WHAT IS REQUIRED.
Could you quote the passage of the market commentary between "Within a very" and "and GOP leadership.", inclusive?

SOURCE DOCUMENT.
Within a very short window of time, post-election markets priced to perfection flawless policy execution. Implying no value judgement on policy positions themselves, the immediate repricing of market as if the Trump administration would be able to immediately and fully institute those policies is a disconnect from the administrative reality of how the U.S. government functions. Donald Trump is many things, a remarkable showman for one, but a monarch ruling in a vacuum he is not. While he has much common ground with the GOP leadership in both houses of Congress, there are many challenges ahead to crafting mutually agreeable paths to achieve many shared goals. In many respects, such as the budget deficit impacts of increased fiscal spending, Trump’s vision of some policy matters are further removed from political reality than those faced by Barack Obama and GOP leadership.

Be that as it may, the result of the November election provided a kick that drove markets to new highs before settling slightly below those highs at year-end. The S&P 500 Index finished the year up 9.5% on a price-return basis (11.96% total return basis), an impressive 20% swing from the market lows in February. For Q4, the S&P 500 Index finished up 3.25%, essentially matching the Q3 2016 return of 3.31%, but about half of the Q4 2015 return of 6.45%. So is it true that the markets love Donald Trump? Maybe. Maybe not. Some sectors have been big winners since the election, while others have not fared well at all. Although there have been a few eye-popping headline numbers, the market rally has not been as widespread as those headlines imply. This is why we prefer to think of the post-election market as getting more of a Trump-bump than a Trump-rally. At Lake Jericho we spend a great deal of time helping investors look beyond the headline numbers to better understand what is happening in the market and in their portfolios. To understand why the post-election rally is not a clear-cut as the headlines make it appear, it is important to look at some specific sectors and styles.

Sector & Style Reviews

  • The Dirty Economy: Oil drillers, gas pipelines, coal, construction and industrial equipment, infrastructure, defense, and materials are all post-election winners . The Trump administration could take the lid off coal and fracking regulations, begin an extensive repair of the nation’s roads and bridges, and rebuild defense. Each of these are generally considered pro-growth, pro-inflation measures and the markets priced these possibilities fully into the post-election rally. Again, some of these are particular areas in which Trump will likely be fighting the establishment GOP when budget and deficit realities work their way into the discussions. Unless Paul Ryan and his budget committee experience a reversal in their long-communicated austerity position, many of these projects are likely to be the subject of long, protracted budget battles should they materialize at all. Our approach to this space throughout 2016 has been through portfolio overweights to the Materials sector. During 2016 the Materials sector bested the S&P 500 Index total return by nearly 10%, providing a significant tailwind for client portfolio performance.

INFORMATION.
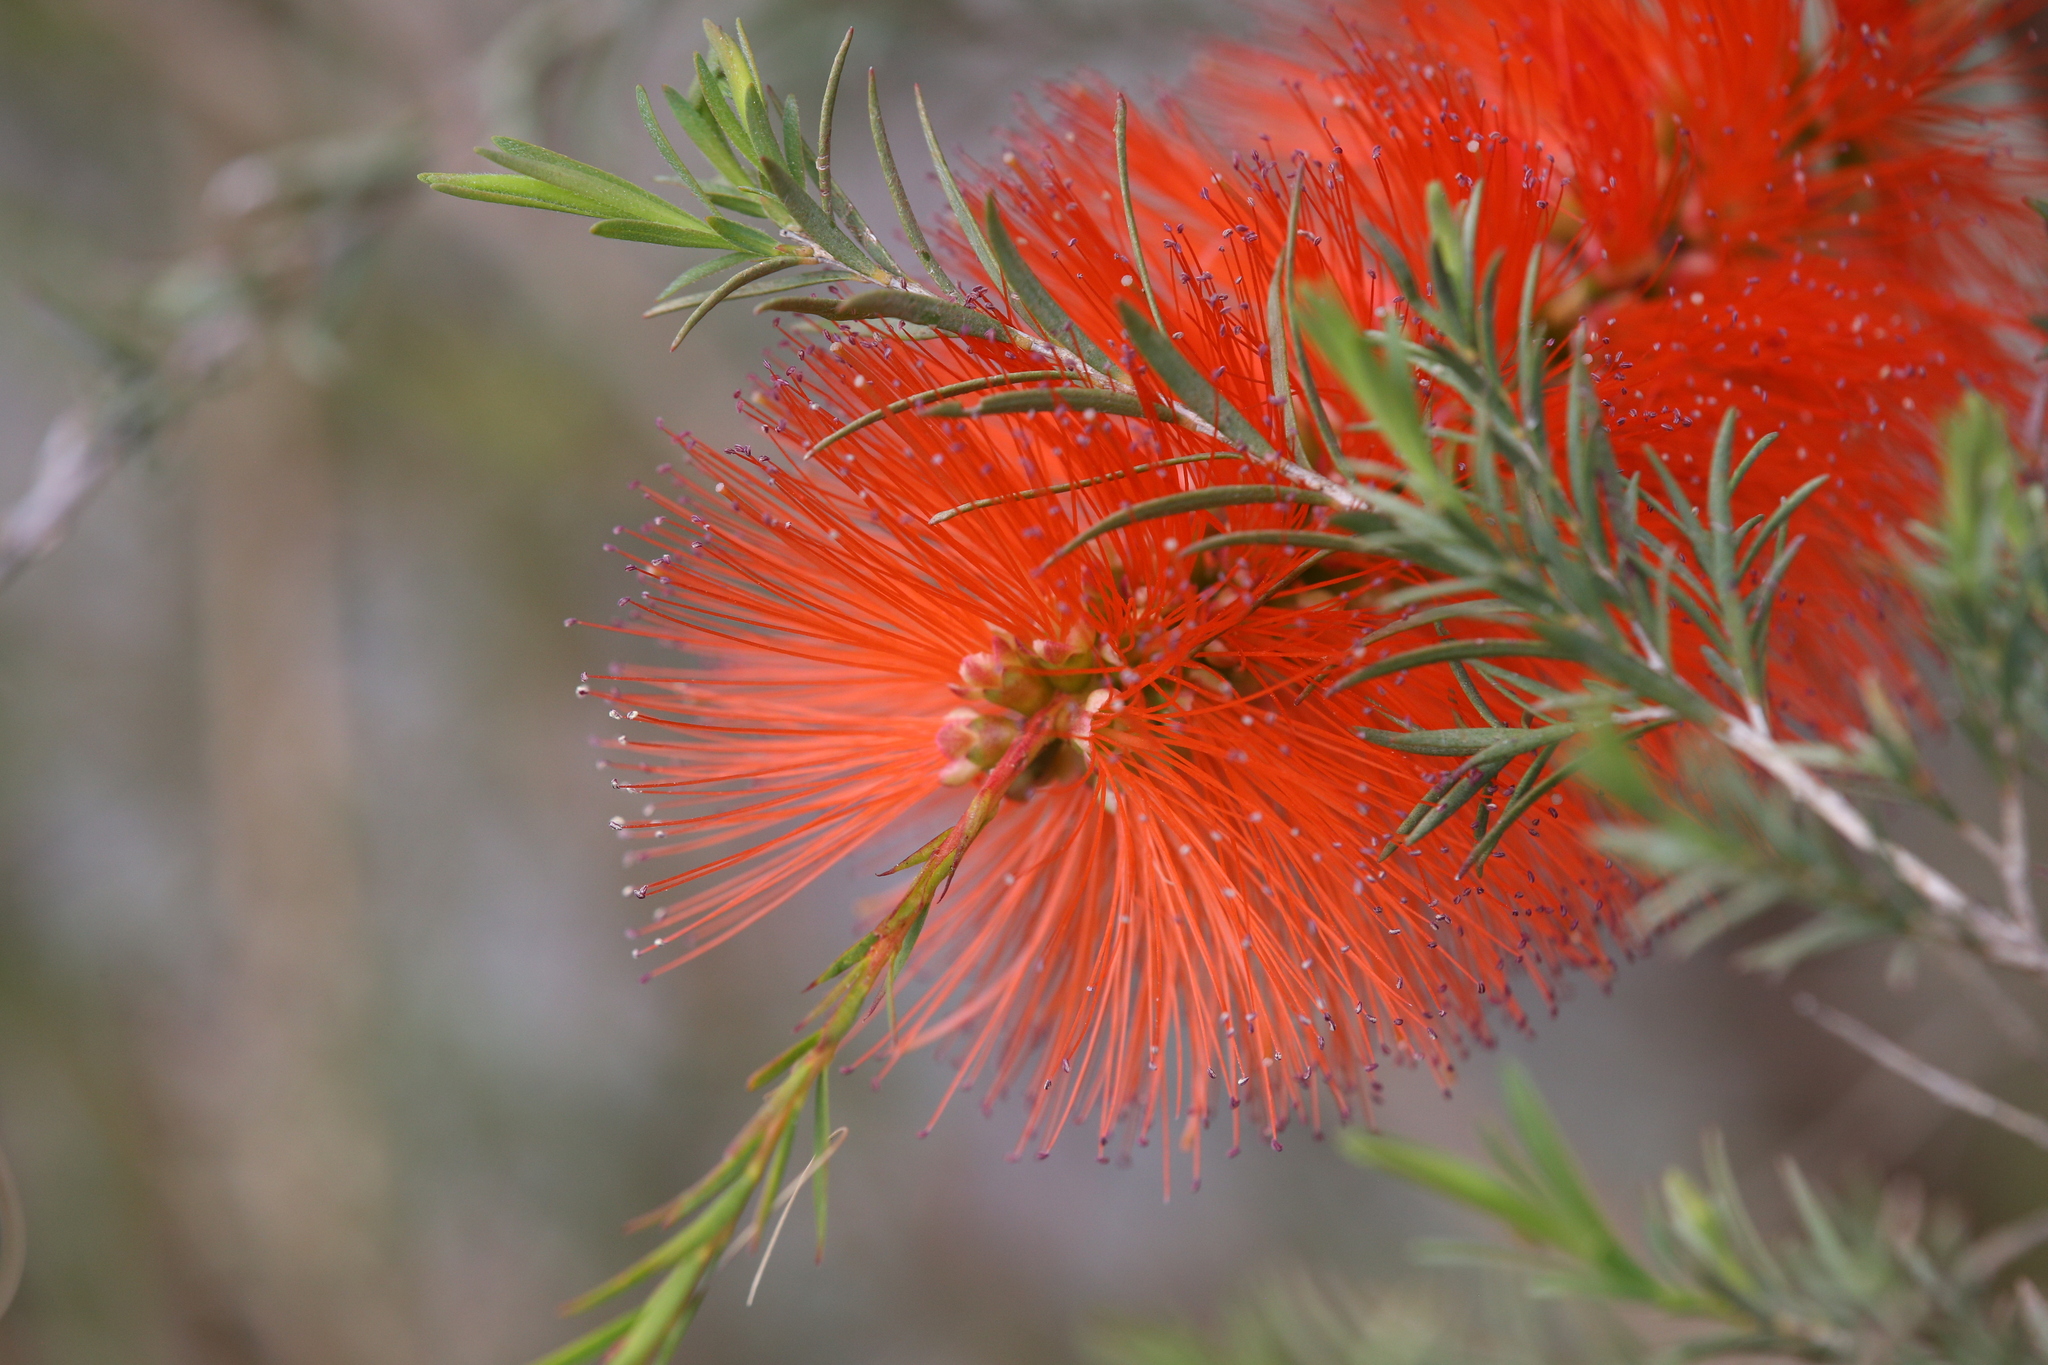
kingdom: Plantae
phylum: Tracheophyta
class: Magnoliopsida
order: Myrtales
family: Myrtaceae
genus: Melaleuca
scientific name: Melaleuca lateritia
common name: Robin red-breast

FINISHED EXERCISE.
Within a very short window of time, post-election markets priced to perfection flawless policy execution. Implying no value judgement on policy positions themselves, the immediate repricing of market as if the Trump administration would be able to immediately and fully institute those policies is a disconnect from the administrative reality of how the U.S. government functions. Donald Trump is many things, a remarkable showman for one, but a monarch ruling in a vacuum he is not. While he has much common ground with the GOP leadership in both houses of Congress, there are many challenges ahead to crafting mutually agreeable paths to achieve many shared goals. In many respects, such as the budget deficit impacts of increased fiscal spending, Trump’s vision of some policy matters are further removed from political reality than those faced by Barack Obama and GOP leadership.